ESPE Abstracts (2015) 84 P-3-802

Gender Reassignment in Muslim Communities

Amir Babikera, Amer Al Alib, Turki Al Battia, Nasir Al Jurayyana & Stenvert L Dropc


aKing Khalid University Hospital, King Saud University, Riyadh, Saudi Arabia; bKing Khalid University Hospital, Riyadh, Saudi Arabia; cSophia Children’s Hospital/Erasmus MC, Rotterdam, The Netherlands


Background: The commonest cause of 46, XX disorders of sex development (DSD) is congenital adrenal hyperplasia (CAH). We report two female virilised siblings with uncontrolled CAH who were reared as boys since birth. Different team members were involved in management. We discuss here gender reassignment and the psychosocial implications from Islamic perspectives.
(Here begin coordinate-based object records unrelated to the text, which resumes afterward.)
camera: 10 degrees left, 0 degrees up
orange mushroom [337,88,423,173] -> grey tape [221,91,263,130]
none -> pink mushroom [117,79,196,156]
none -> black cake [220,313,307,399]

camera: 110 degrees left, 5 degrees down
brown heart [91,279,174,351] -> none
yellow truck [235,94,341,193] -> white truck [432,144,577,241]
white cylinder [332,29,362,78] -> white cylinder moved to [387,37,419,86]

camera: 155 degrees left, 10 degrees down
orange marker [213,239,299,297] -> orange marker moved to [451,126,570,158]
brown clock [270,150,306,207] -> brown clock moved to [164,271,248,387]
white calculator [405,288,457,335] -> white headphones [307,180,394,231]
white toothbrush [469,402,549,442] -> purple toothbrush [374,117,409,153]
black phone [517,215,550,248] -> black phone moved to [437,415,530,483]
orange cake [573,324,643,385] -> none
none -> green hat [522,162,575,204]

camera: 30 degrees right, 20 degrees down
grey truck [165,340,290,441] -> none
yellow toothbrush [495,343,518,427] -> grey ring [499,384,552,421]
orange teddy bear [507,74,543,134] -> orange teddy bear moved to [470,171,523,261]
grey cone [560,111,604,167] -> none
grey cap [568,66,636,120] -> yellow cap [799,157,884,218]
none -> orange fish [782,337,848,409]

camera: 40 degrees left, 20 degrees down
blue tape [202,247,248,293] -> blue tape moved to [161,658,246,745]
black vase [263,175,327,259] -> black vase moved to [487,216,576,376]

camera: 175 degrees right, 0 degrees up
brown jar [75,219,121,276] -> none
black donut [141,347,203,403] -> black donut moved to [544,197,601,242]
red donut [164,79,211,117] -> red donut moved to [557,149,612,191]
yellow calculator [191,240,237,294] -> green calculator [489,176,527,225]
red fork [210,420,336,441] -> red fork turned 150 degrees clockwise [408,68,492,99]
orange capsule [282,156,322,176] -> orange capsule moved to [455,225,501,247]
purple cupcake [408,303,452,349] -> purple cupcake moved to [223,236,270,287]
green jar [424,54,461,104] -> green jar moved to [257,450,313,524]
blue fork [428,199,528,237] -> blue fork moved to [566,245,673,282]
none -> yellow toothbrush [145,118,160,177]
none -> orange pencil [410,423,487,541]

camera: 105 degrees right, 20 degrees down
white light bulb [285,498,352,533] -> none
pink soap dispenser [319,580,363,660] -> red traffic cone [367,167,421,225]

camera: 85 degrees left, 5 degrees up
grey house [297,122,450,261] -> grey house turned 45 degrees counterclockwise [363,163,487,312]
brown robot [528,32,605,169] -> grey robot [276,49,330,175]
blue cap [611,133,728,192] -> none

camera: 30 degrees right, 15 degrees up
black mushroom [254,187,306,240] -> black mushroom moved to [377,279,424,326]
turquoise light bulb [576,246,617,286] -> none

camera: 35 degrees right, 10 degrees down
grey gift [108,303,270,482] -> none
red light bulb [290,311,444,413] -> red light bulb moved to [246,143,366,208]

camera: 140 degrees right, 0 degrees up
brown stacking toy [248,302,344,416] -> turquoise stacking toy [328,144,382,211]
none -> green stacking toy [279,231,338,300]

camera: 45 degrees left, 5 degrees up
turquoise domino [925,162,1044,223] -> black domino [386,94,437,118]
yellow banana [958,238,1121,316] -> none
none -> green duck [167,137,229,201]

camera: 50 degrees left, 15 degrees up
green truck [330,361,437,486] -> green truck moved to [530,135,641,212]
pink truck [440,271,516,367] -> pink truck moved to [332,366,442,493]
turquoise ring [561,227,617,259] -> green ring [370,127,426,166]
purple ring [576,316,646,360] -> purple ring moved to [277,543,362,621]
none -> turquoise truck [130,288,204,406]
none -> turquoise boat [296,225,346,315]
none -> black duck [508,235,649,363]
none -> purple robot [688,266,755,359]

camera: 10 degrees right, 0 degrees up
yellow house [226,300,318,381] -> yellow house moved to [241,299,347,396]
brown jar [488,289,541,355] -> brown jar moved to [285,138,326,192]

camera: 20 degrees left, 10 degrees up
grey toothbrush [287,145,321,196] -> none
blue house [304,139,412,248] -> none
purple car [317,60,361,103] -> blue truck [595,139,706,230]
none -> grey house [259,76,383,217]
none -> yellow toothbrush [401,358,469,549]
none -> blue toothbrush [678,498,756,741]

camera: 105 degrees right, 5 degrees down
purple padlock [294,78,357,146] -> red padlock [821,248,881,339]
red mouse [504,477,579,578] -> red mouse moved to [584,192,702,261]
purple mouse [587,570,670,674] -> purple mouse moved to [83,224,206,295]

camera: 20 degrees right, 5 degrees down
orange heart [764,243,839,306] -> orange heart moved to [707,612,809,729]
Case reports: An eight and 11 years old severely virilised CAH Yemeni girls were raised as boys since birth. They were referred to Saudi Arabia for further management. Parents are consanguineous and there is a family history of neonatal death. The gender was first assigned when parents were under social and cultural pressures. They were unsatisfied of the assignment and, therefore, have kept a balance in counseling their children and the way they brought them up, in order to help easier gender reassignment in the future. The dilemma has reached a peak when children started to menstruate at the age of 7.5 years. They will now be reassigned as girls.

Discussion: Similar to western societies, gender assignment in Muslim communities, as per Islamic guidance, follows the best available evidence and parents should be well informed. The dominant role of male gender in a Muslim community shouldn’t over rule Islamic laws. Management shouldn’t be influenced only by how easy to reconstruct the genitalia, but sexual function and better chance of fertility should also be considered. Should gender-reassignment is required; the Islamic recommendation is to perform surgery as early in life as possible to avoid serious psychosocial implications. Gender transfer is totally prohibited, and even considered criminal in Islam.

Conclusion: Management of patients with DSD requires a multidisciplinary team approach, owing to make the best decision to help patients entertaining more or less usual gender role, sexual life, fertility and psychosocial wellbeing. Cultural and religious perspectives should not be overlooked.